From smooth space to striated space
Rao's framing from "Constructing the Evil Twin of AI" captures the maturity arc: "protocols turn smooth behavior spaces (such as open, unbuilt terrain) into striated behavior spaces (such as a system of roads)."14 Without governing protocols, AI operates in smooth space — producing any output, accessing any data, making any claim. Smooth space has no defined lanes, which means it has no meaningful metrics.
Protocol design converts smooth space into striated space: defined lanes, handoff points, escalation triggers, feedback loops. Maturity is the progressive striation of AI behavior across an organization's functions. Each maturity level represents a specific degree of striation — and the failure mode at each level is what happens at the boundary of the striated zone, where the organization's governing protocols end and smooth space begins.
Protocols trade problems; they do not eliminate them
Protocols do not eliminate problems. They trade one class of problem for another. The "Table: Learning to See Business Protocols" documents this pattern across physical and institutional contexts: every protocol that solves the coordination problem of one system creates the coordination problem of the next.15 The ISO shipping container solved the coordination problem of incompatible cargo handling — and created the coordination problem of containerized port congestion, global supply chain fragility, and a shared attack surface that NotPetya found useful in 2017. The protocol was the right trade. But the trade is real, and the new problem is predictable in structure even if not in timing.
The same pattern drives each level of this model. Level 2 (Sanctioned access) solves the problem of invisible AI use — and creates the problem of unverified AI output at scale. Level 3 (Designed workflows) solves the output quality problem — and creates the problem of temporal divergence between AI-accelerated functions and the human review infrastructure around them. Level 4 (Infrastructural) solves the intra-organizational bottleneck — and creates the problem of sector-level fragility when infrastructure fails. The model is a map of predictable trades, not a set of aspirational targets.

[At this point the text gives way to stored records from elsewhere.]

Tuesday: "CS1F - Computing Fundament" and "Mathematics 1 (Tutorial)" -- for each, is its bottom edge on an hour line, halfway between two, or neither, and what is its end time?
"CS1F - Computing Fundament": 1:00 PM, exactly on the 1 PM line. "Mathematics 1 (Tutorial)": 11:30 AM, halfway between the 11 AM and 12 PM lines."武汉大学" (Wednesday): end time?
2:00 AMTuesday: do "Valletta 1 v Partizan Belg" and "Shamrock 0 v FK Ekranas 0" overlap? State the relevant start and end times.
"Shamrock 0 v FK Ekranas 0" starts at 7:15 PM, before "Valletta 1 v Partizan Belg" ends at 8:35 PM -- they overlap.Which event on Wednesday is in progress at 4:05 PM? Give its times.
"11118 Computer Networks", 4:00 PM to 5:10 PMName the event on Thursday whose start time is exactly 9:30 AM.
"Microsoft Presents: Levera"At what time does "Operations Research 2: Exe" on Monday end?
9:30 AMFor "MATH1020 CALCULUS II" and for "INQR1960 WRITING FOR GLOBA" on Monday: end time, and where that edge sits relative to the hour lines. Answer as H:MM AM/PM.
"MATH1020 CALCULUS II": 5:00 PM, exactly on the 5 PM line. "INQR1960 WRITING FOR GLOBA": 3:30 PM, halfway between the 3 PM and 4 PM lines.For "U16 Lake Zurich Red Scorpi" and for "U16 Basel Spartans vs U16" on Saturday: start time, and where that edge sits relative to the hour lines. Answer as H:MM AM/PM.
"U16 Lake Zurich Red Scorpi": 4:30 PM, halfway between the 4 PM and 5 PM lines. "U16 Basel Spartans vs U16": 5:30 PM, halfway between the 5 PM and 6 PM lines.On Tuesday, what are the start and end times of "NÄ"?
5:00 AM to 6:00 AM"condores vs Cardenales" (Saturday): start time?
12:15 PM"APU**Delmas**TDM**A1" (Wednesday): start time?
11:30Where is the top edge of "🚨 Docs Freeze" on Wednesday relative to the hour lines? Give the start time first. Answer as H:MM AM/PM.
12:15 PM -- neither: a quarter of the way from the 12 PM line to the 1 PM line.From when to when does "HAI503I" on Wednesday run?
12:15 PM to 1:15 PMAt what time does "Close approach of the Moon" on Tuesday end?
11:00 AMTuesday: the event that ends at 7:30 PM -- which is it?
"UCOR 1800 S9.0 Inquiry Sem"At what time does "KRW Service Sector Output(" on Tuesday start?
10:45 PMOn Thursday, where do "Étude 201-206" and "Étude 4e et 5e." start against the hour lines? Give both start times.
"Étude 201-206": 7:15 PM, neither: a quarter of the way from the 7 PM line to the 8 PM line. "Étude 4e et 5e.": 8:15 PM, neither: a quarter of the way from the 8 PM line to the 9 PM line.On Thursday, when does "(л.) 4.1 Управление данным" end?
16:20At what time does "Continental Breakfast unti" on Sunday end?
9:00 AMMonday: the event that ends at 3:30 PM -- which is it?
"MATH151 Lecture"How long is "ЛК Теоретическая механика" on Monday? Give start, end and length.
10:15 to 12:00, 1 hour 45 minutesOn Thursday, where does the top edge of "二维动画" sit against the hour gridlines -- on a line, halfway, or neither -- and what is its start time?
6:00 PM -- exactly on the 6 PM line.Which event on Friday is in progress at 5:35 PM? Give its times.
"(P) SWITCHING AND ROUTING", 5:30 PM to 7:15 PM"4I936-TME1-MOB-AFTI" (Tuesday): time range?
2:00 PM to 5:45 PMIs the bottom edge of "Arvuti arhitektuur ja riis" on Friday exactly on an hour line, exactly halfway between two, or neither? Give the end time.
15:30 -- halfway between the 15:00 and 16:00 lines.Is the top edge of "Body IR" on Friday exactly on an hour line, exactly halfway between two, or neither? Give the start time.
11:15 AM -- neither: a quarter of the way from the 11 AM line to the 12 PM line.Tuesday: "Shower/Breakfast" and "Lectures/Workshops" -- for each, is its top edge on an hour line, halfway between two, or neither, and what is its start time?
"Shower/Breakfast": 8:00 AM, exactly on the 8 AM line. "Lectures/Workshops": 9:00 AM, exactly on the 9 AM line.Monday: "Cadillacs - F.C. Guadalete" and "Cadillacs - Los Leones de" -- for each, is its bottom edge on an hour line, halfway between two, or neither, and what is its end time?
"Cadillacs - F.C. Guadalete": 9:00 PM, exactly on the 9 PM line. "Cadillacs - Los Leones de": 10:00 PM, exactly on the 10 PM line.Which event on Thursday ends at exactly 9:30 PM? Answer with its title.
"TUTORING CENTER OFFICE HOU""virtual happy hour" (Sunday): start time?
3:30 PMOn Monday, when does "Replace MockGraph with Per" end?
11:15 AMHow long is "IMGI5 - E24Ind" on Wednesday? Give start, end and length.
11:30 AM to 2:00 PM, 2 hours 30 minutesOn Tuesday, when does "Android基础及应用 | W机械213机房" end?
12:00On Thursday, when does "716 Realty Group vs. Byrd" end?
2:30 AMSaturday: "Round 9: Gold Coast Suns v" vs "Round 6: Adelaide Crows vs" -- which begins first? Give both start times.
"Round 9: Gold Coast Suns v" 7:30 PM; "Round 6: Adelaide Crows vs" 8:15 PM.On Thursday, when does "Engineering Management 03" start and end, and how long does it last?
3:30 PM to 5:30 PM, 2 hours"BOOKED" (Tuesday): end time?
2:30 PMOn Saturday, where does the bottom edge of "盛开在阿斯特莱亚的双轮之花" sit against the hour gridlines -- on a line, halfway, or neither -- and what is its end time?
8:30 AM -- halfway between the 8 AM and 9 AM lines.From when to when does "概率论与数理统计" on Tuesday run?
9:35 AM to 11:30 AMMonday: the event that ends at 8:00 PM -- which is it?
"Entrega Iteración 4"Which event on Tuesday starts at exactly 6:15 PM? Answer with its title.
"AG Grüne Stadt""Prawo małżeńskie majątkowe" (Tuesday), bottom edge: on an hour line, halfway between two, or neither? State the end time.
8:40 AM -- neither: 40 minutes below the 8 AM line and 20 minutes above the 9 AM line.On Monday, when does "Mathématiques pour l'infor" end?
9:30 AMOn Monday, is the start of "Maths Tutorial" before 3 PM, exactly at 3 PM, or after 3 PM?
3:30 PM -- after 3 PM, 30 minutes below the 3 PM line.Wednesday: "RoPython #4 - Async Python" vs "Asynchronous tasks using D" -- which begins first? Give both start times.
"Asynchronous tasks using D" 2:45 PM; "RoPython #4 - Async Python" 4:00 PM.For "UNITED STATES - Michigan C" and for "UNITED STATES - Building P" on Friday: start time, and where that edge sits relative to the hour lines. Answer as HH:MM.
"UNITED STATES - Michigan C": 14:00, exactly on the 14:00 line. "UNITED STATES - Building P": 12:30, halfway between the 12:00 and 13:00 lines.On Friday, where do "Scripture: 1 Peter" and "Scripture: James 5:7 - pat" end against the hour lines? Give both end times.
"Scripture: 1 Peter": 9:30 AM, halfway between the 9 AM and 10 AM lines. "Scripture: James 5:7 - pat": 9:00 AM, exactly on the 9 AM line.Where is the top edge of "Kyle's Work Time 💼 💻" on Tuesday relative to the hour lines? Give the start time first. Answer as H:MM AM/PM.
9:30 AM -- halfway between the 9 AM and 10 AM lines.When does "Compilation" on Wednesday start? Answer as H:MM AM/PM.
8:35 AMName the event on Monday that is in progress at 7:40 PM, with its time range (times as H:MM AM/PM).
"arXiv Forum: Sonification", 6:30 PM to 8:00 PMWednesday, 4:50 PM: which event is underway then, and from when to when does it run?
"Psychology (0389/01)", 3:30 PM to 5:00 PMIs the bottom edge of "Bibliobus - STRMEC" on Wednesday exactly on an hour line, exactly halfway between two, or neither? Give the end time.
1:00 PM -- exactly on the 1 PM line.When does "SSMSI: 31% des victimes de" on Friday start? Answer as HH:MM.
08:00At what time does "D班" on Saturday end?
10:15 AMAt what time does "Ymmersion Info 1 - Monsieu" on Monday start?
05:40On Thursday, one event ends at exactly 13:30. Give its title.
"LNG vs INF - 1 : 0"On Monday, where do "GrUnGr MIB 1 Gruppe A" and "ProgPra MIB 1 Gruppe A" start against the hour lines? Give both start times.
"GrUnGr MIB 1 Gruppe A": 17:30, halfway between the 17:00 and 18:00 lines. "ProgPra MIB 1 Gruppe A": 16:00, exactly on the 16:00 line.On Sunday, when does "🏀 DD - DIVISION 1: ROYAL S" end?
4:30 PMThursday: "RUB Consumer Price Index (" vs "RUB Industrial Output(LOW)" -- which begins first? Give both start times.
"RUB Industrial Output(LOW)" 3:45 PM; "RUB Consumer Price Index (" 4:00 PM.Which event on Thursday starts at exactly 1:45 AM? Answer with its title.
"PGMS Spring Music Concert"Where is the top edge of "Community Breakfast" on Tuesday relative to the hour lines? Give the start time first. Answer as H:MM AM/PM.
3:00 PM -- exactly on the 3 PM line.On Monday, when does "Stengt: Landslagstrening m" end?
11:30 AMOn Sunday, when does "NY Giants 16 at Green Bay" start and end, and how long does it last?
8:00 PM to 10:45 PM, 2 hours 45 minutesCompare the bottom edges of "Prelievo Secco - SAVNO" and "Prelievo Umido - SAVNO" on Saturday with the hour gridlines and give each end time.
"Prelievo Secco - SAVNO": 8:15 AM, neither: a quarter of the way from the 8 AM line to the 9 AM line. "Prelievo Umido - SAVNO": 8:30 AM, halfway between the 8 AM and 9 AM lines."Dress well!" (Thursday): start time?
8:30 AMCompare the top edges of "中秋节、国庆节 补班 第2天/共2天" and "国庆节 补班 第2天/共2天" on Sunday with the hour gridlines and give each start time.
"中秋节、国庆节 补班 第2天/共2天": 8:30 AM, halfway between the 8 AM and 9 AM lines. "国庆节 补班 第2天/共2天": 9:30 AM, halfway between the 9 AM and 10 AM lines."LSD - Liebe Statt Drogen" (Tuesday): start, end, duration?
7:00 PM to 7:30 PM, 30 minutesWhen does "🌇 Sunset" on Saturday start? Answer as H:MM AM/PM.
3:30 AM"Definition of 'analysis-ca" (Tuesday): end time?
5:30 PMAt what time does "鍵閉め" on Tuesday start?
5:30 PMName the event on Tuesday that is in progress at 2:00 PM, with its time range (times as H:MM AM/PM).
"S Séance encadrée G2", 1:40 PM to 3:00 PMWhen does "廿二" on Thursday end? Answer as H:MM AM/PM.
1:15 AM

Five terms this model depends on
These terms carry specific meanings throughout this paper. Where they diverge from common usage, the divergence is intentional.
Protocol
A coordination mechanism that specifies in advance how actors behave at a handoff point, without requiring shared goals or central enforcement. Distinct from policy (requires central enforcement to function) and process (describes sequence, not coordination across actors with different goals).
Governance
The set of protocols through which an organization decides which AI outputs to accept, verify, or reject. Distinct from compliance (adherence to external standards) and oversight (monitoring after the fact, not designing the handoff).
Uncertainty
The irreducible non-determinism of AI outputs — same input, different output, failure distribution not fully characterizable in advance. Distinct from risk (calculable probability) and error (implies a definable correct answer). Governing uncertainty requires protocol design; governing risk requires probability management.
Maturity
The precision with which an organization's governing protocols specify the boundary between AI autonomy and human judgment. A property of coordination design, not of tools, adoption rate, or compliance coverage.
Bottleneck
The function where the gap between AI exposure and protocol precision is largest and highest-stakes. The bottleneck constrains the organization's effective governance level regardless of how mature other functions are. Identifying the bottleneck is the primary diagnostic task.